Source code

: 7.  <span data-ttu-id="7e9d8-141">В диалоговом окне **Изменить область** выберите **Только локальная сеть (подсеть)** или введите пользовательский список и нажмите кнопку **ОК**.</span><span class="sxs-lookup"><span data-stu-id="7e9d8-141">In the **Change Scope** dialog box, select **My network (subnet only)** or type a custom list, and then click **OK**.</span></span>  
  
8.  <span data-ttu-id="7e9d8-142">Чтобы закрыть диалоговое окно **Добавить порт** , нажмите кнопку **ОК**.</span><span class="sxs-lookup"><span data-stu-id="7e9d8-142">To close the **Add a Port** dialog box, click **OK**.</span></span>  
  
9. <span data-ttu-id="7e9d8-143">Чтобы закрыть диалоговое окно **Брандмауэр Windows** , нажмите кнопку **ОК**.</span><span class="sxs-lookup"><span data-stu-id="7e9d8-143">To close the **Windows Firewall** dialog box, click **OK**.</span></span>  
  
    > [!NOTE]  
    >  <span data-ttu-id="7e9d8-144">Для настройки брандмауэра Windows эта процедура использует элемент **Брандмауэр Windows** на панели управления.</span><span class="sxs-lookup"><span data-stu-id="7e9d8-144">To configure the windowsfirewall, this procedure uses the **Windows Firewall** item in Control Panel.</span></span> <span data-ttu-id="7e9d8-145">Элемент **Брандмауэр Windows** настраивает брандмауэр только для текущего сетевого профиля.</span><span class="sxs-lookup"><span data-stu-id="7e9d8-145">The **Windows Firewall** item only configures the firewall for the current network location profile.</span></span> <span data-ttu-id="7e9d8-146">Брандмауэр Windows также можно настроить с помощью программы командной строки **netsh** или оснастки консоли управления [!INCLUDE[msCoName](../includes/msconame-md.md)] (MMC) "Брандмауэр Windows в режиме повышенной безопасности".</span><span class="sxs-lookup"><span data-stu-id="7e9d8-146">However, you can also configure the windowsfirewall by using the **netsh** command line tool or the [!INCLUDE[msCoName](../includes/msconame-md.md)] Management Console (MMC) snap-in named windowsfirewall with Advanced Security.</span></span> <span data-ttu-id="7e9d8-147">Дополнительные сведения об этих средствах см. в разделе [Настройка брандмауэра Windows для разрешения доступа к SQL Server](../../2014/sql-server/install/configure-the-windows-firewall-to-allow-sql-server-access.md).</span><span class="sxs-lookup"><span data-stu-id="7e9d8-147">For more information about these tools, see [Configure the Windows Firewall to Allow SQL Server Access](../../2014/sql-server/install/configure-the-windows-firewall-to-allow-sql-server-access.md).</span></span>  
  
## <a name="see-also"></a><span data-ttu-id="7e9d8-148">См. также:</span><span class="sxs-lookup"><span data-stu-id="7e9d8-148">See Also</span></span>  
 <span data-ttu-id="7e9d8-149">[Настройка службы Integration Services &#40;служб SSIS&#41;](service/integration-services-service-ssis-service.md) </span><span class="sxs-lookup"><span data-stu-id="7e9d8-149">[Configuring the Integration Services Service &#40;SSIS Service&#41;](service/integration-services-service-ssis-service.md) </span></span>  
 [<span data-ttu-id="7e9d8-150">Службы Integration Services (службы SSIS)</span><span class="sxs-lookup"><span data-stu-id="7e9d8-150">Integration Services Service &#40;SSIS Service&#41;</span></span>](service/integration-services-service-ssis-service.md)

***

## Assigned task
Transcribe every entry word for word.

## Answer space
Source code

: 7.  <span data-ttu-id="7e9d8-141">В диалоговом окне **Изменить область** выберите **Только локальная сеть (подсеть)** или введите пользовательский список и нажмите кнопку **ОК**.</span><span class="sxs-lookup"><span data-stu-id="7e9d8-141">In the **Change Scope** dialog box, select **My network (subnet only)** or type a custom list, and then click **OK**.</span></span>  
  
8.  <span data-ttu-id="7e9d8-142">Чтобы закрыть диалоговое окно **Добавить порт** , нажмите кнопку **ОК**.</span><span class="sxs-lookup"><span data-stu-id="7e9d8-142">To close the **Add a Port** dialog box, click **OK**.</span></span>  
  
9. <span data-ttu-id="7e9d8-143">Чтобы закрыть диалоговое окно **Брандмауэр Windows** , нажмите кнопку **ОК**.</span><span class="sxs-lookup"><span data-stu-id="7e9d8-143">To close the **Windows Firewall** dialog box, click **OK**.</span></span>  
  
    > [!NOTE]  
    >  <span data-ttu-id="7e9d8-144">Для настройки брандмауэра Windows эта процедура использует элемент **Брандмауэр Windows** на панели управления.</span><span class="sxs-lookup"><span data-stu-id="7e9d8-144">To configure the windowsfirewall, this procedure uses the **Windows Firewall** item in Control Panel.</span></span> <span data-ttu-id="7e9d8-145">Элемент **Брандмауэр Windows** настраивает брандмауэр только для текущего сетевого профиля.</span><span class="sxs-lookup"><span data-stu-id="7e9d8-145">The **Windows Firewall** item only configures the firewall for the current network location profile.</span></span> <span data-ttu-id="7e9d8-146">Брандмауэр Windows также можно настроить с помощью программы командной строки **netsh** или оснастки консоли управления [!INCLUDE[msCoName](../includes/msconame-md.md)] (MMC) "Брандмауэр Windows в режиме повышенной безопасности".</span><span class="sxs-lookup"><span data-stu-id="7e9d8-146">However, you can also configure the windowsfirewall by using the **netsh** command line tool or the [!INCLUDE[msCoName](../includes/msconame-md.md)] Management Console (MMC) snap-in named windowsfirewall with Advanced Security.</span></span> <span data-ttu-id="7e9d8-147">Дополнительные сведения об этих средствах см. в разделе [Настройка брандмауэра Windows для разрешения доступа к SQL Server](../../2014/sql-server/install/configure-the-windows-firewall-to-allow-sql-server-access.md).</span><span class="sxs-lookup"><span data-stu-id="7e9d8-147">For more information about these tools, see [Configure the Windows Firewall to Allow SQL Server Access](../../2014/sql-server/install/configure-the-windows-firewall-to-allow-sql-server-access.md).</span></span>  
  
## <a name="see-also"></a><span data-ttu-id="7e9d8-148">См. также:</span><span class="sxs-lookup"><span data-stu-id="7e9d8-148">See Also</span></span>  
 <span data-ttu-id="7e9d8-149">[Настройка службы Integration Services &#40;служб SSIS&#41;](service/integration-services-service-ssis-service.md) </span><span class="sxs-lookup"><span data-stu-id="7e9d8-149">[Configuring the Integration Services Service &#40;SSIS Service&#41;](service/integration-services-service-ssis-service.md) </span></span>  
 [<span data-ttu-id="7e9d8-150">Службы Integration Services (службы SSIS)</span><span class="sxs-lookup"><span data-stu-id="7e9d8-150">Integration Services Service &#40;SSIS Service&#41;</span></span>](service/integration-services-service-ssis-service.md)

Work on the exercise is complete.